Fall is a good time to plant fruit trees. Cooler temperatures are less stressful on the trees and they don't need to be watered as often when they are being established. The roots become accustomed to the soil and are ready to take off growing in the spring.

We planted four varieties of apple, three plums, and two cherries. I was iffy about the cherry trees since the leaves can be toxic to goats, but they came in the package we bought so I just planned to be extra careful. Both cherry trees died that first year though, and we didn't replace them.

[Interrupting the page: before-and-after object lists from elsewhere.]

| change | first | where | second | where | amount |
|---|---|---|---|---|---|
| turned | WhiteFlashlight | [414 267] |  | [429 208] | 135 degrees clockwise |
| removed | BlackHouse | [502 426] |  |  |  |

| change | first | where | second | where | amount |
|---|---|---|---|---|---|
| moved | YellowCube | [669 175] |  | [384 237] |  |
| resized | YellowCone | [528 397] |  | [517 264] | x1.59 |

There are three sizes of fruit trees: standard, semi-dwarf and dwarf. Dwarf trees will produce much earlier than standard trees, but the lifespan of dwarf trees is much shorter than standard trees. We planted dwarfs, and had fruit the second spring. Eleven years later though, the trees have pretty much stopped producing. If we'd planted a few standard trees at the same time, they would now be ready to produce fruit. If I were to do it over again, I'd plant some of each.

We've also planted many peach trees and a nectarine, but lost them all to various reasons: winter kill, borers, grasshoppers, and wind damage. We didn't try apricots after research showed that their early blooming usually coincides with frost here in Oklahoma.

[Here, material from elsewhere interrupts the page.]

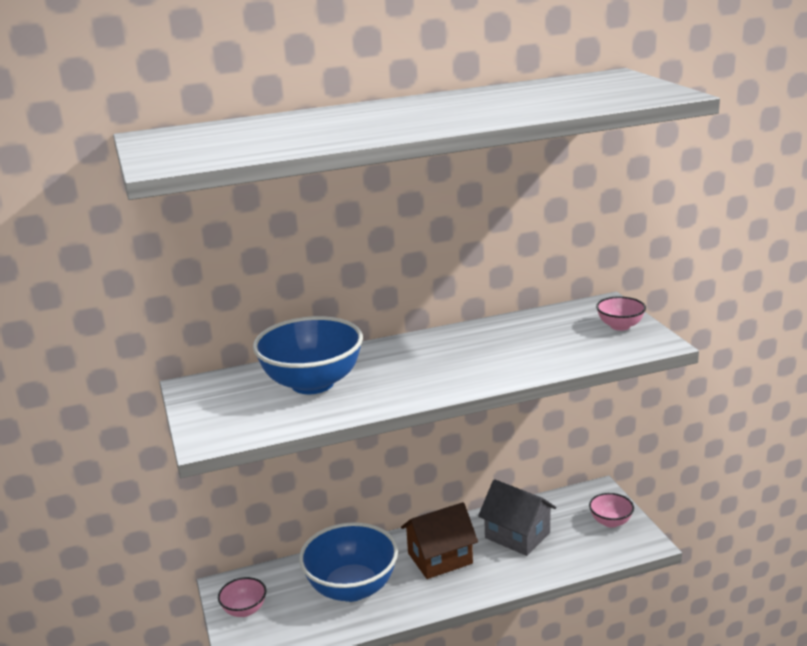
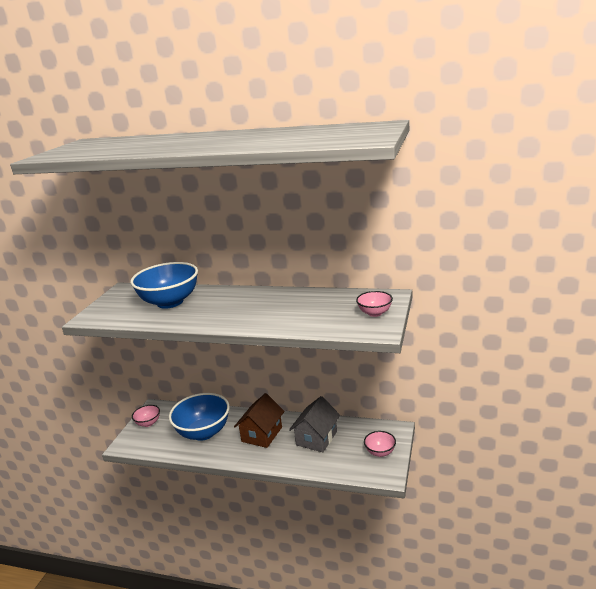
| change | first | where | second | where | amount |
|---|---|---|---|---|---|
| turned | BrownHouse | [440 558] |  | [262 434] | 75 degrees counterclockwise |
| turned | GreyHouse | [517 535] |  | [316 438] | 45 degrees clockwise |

We tried grapes, raspberries, and the little native kiwi but I wasn't able to keep them alive. My thumb that was green in Michigan hasn't been as successful in Oklahoma. It's much harder to keep something alive here in the extreme heat and summer drought. We had a strawberry bed for a year, then rabbits ate the plants. So many lessons to learn.

The native blackberries have more than made up for my brown thumb though. They are the hardiest thing on the planet I think, and the problem isn't keeping them alive but keeping them under control. One "patch" in our hayfield is bigger than our living room and kitchen put together.

With the exception of one year when the drought was so bad that all of the immature fruit shriveled up and dried before they were ripe, I've braved the heat, mosquitoes and chiggers and filled buckets with wonderful, delicious blackberries. What a blessing they are. I can them whole, make jam and jelly, eat them fresh, and freeze the rest.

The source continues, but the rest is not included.